-- Opening Marker --
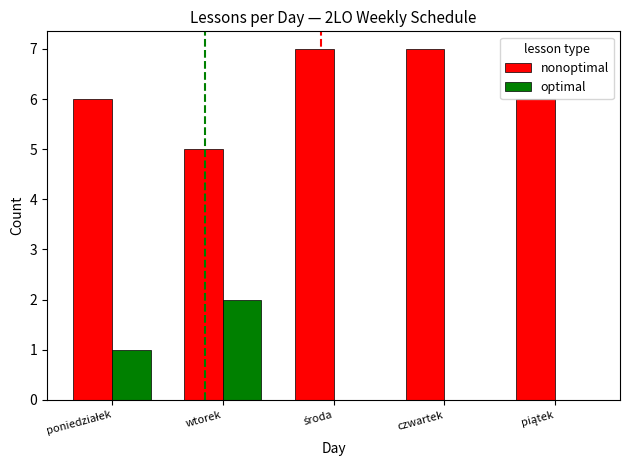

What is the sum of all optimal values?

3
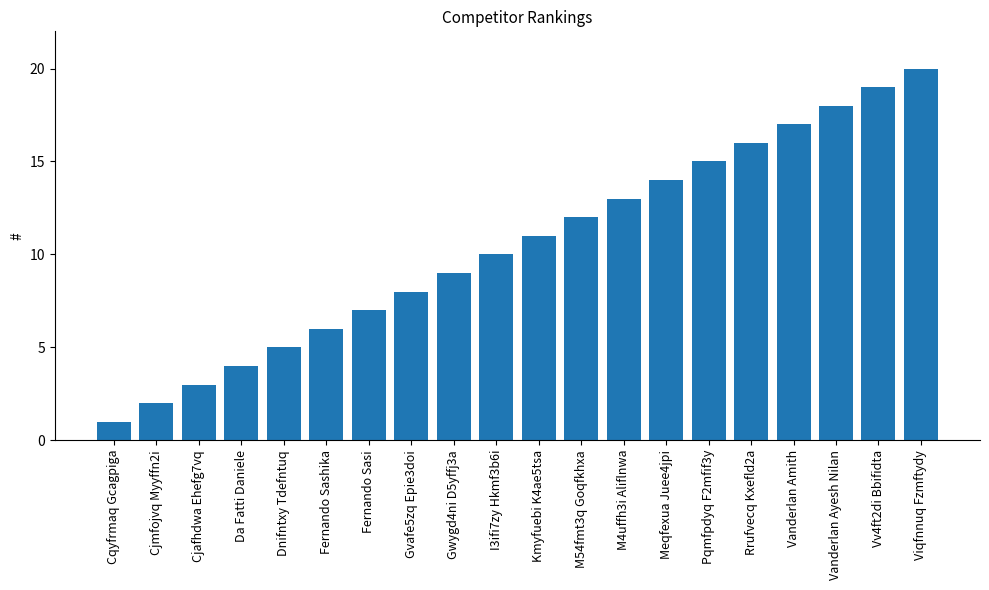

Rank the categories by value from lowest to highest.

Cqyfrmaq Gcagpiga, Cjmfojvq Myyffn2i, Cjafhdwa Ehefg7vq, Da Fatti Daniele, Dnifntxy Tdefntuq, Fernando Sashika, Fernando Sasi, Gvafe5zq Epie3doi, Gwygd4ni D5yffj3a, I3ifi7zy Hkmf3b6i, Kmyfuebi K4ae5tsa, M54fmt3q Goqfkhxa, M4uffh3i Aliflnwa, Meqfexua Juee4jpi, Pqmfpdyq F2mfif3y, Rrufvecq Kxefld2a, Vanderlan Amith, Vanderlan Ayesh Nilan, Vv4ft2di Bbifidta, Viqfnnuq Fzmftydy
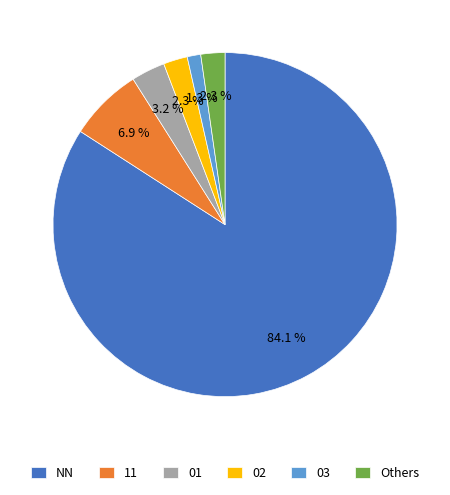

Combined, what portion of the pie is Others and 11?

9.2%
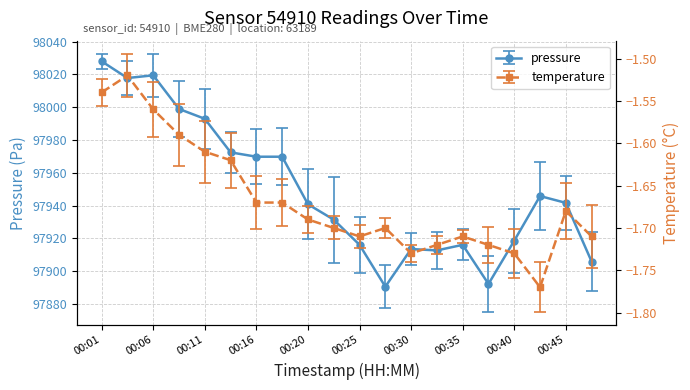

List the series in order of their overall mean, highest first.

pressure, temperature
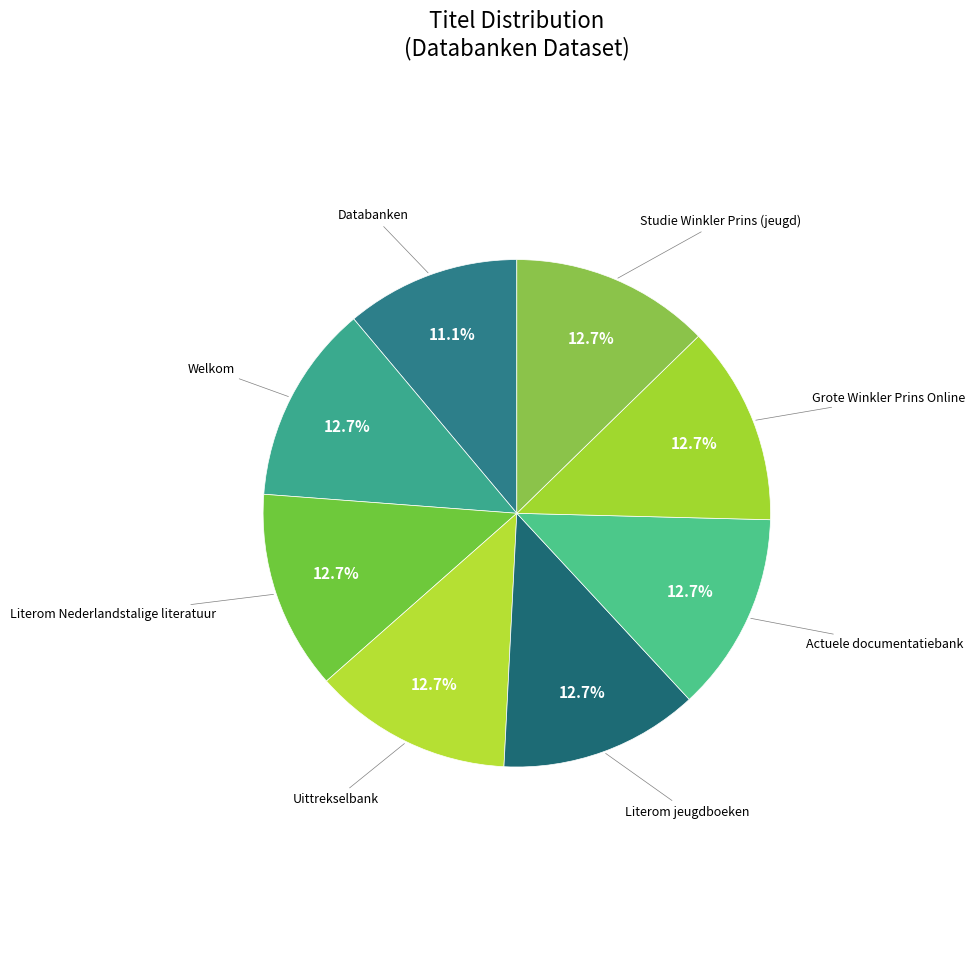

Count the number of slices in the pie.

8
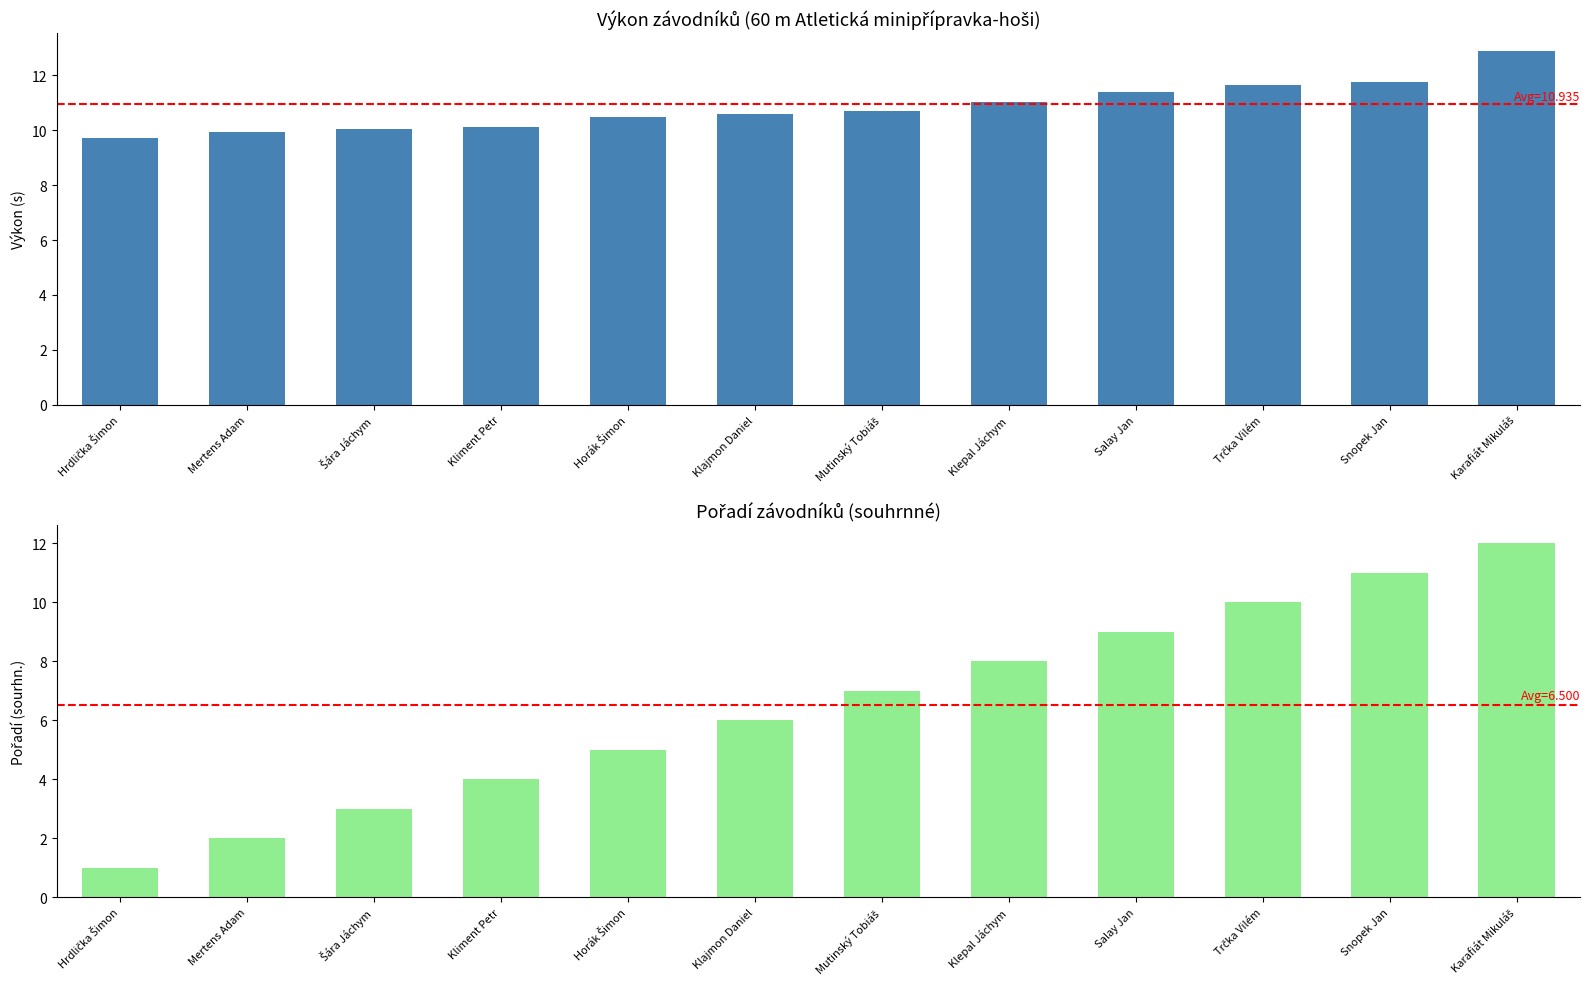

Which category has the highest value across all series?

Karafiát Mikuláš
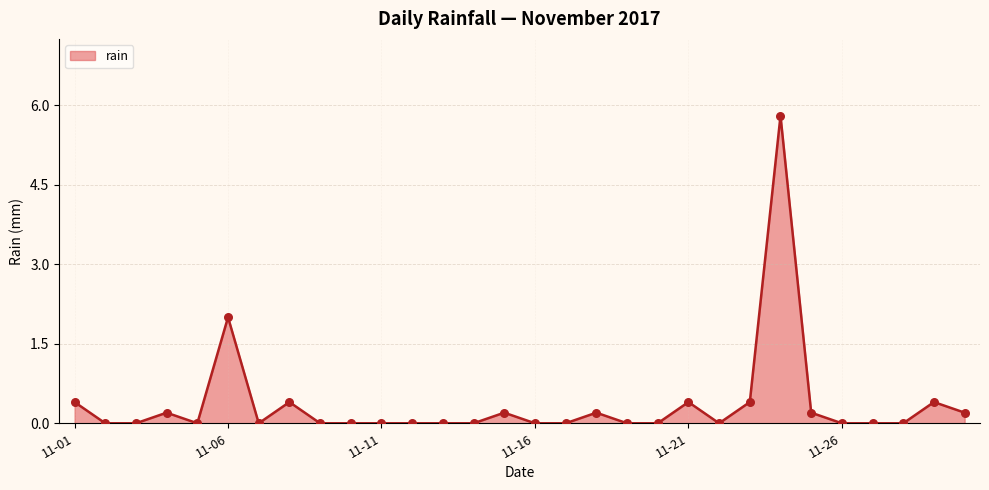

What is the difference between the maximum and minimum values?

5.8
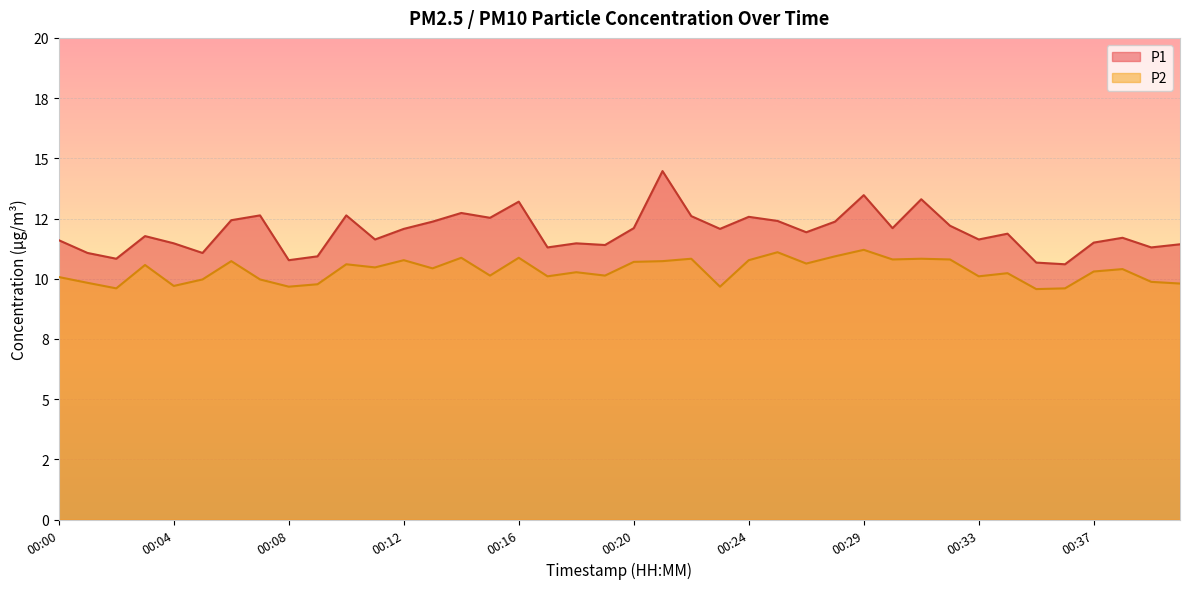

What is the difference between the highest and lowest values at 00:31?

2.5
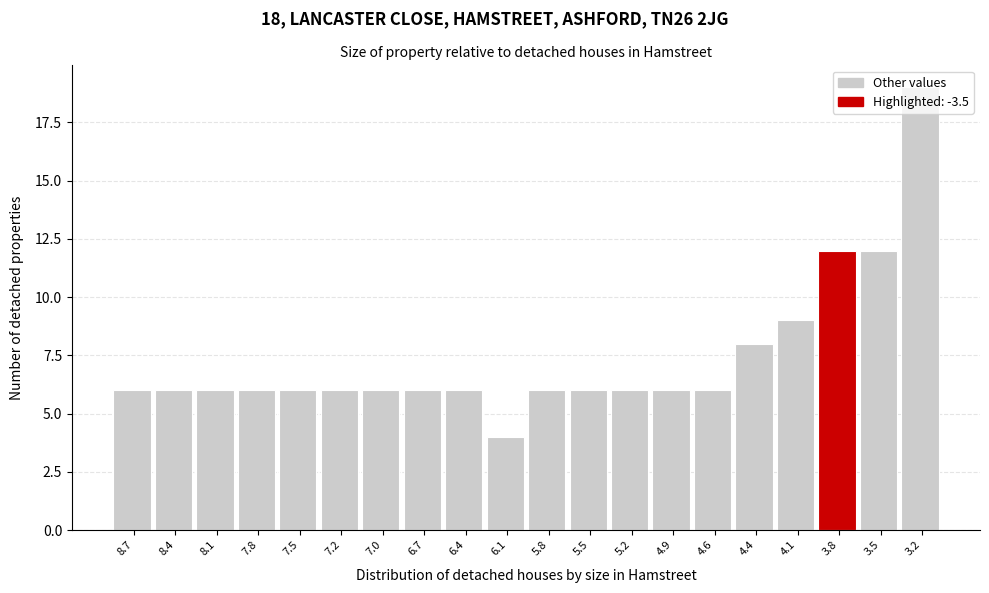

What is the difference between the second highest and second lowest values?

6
-- Closing Marker --
Copy out all of the material above word for word, leaving out the pictures.

Answer for the task:
What is the sum of all optimal values?

3

Rank the categories by value from lowest to highest.

Cqyfrmaq Gcagpiga, Cjmfojvq Myyffn2i, Cjafhdwa Ehefg7vq, Da Fatti Daniele, Dnifntxy Tdefntuq, Fernando Sashika, Fernando Sasi, Gvafe5zq Epie3doi, Gwygd4ni D5yffj3a, I3ifi7zy Hkmf3b6i, Kmyfuebi K4ae5tsa, M54fmt3q Goqfkhxa, M4uffh3i Aliflnwa, Meqfexua Juee4jpi, Pqmfpdyq F2mfif3y, Rrufvecq Kxefld2a, Vanderlan Amith, Vanderlan Ayesh Nilan, Vv4ft2di Bbifidta, Viqfnnuq Fzmftydy

Combined, what portion of the pie is Others and 11?

9.2%

List the series in order of their overall mean, highest first.

pressure, temperature

Count the number of slices in the pie.

8

Which category has the highest value across all series?

Karafiát Mikuláš

What is the difference between the maximum and minimum values?

5.8

What is the difference between the highest and lowest values at 00:31?

2.5

What is the difference between the second highest and second lowest values?

6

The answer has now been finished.